When trying to generate a “super adjacency matrix”, that is an adjacency matrix where each of its entries is the identity matrix, I noticed a bottleneck when generating the sparse block-matrix.
More specifically, I am trying to make a sparse block matrix from a graph’s adjacency matrix, but I have noticed that when the adjacency matrix is not very sparse allocation becomes a bottleneck. As my algorithm is essentially looping over non-zero indices of the adjacency matrix, it is expected it takes more time, but I noticed that when I omit the allocation it leads to computations several order of magnitude more.
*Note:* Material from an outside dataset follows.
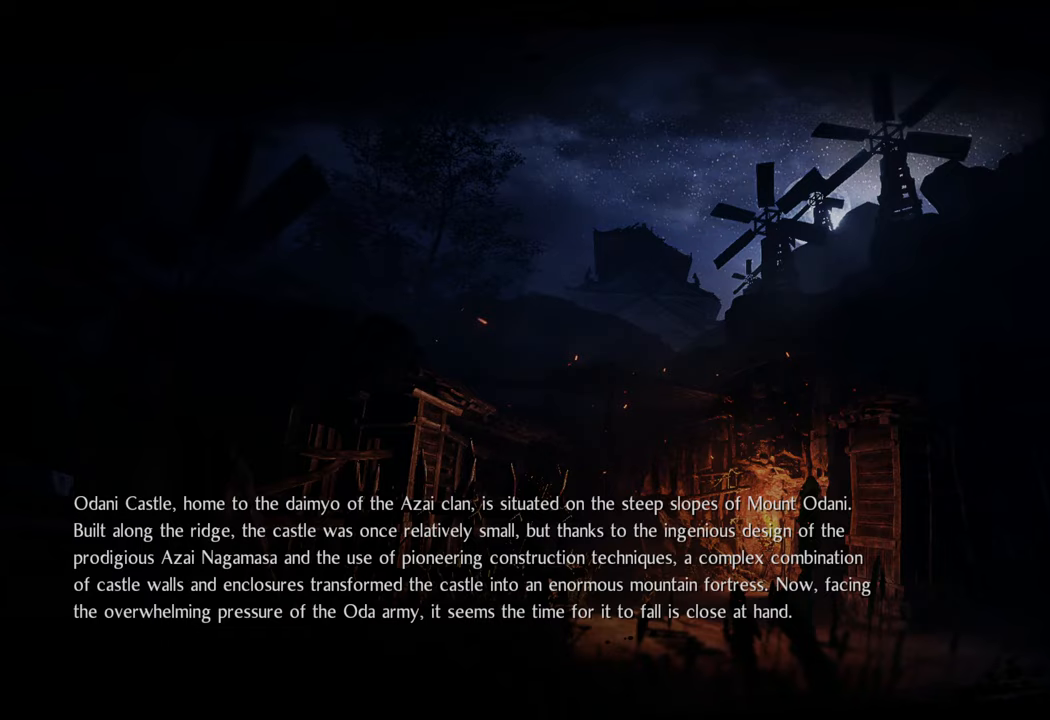
{"buttons": [], "left_stick": "center", "right_stick": "center", "events": []}
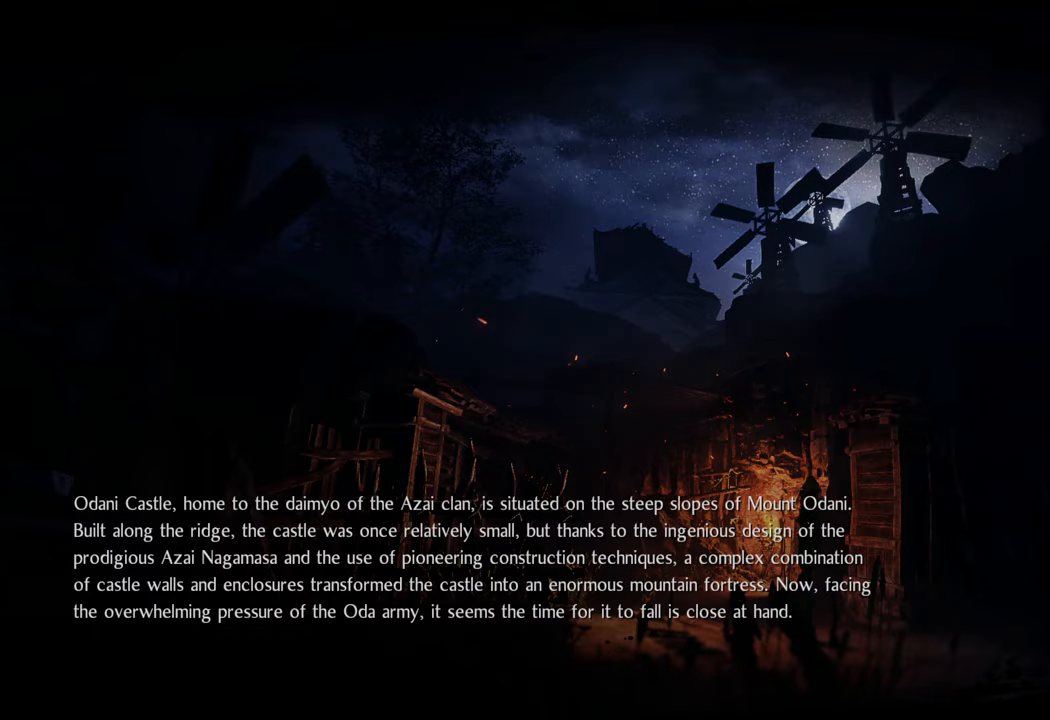
{"buttons": [], "left_stick": "center", "right_stick": "center", "events": []}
The relevant code is the following
function generate_sbm(
n::Int, m::Int, g::SimpleGraph;
)
#/ Get adjacency matrix
A = adjacency_matrix(g)
#/ Allocate
D = spzeros(n*m, n*m)
#/ Fill off-diagonal blocks if adjacency matrix is non-zero
#~ Note: this loop is a bottleneck if the graph is (relatively) dense
for cidx in findall(!iszero, A)
ν, μ = Tuple(cidx)
rows = (ν - 1) * n + 1 : ν * n
cols = (μ - 1) * n + 1 : μ * n
@inbounds for (i,j) in zip(rows, cols)
D[i,j] = 1.
end
end
return D
end
I have tried several options (such as D[rows,cols] .= 1., or allocating it with a sparse matrix itself), but this one turns out to be the fastest of all options I tried.
I have a feeling that there must be a (slightly) better way of making these allocations when A is “dense” (that is, the graph is highly connected). Note that in this “dense” regime the super-adjacency matrix D is still (relatively) sparse when n is large, as all entries only contain n of the n*n non-zero elements. Any help, ideas, or tips are greatly appreciated.
Setting elements in sparse matrices requires some work on the data-structure, and multiplied by n*nnz(A) it adds up.
The way to go would be to generate the sparse matrix directly using:
sparse(I, J, V,[ m, n, combine])
constructor - the matrix is simple enough to manage this.
Thanks, using this I manage to shave of several orders of magnitude. It was tricky to get the no. of non-zero entries, but once I had that it was a breeze. The code now looks like this:
function generate_sbm(
n::Int, m::Int, g::SimpleGraph;
)
#/ Get adjacency matrix
A = adjacency_matrix(g)
dg = degree(g)
#/ Allocate right no. of non-zero entries
nodeswithedges = sum(dg[findall(>(0), dg)])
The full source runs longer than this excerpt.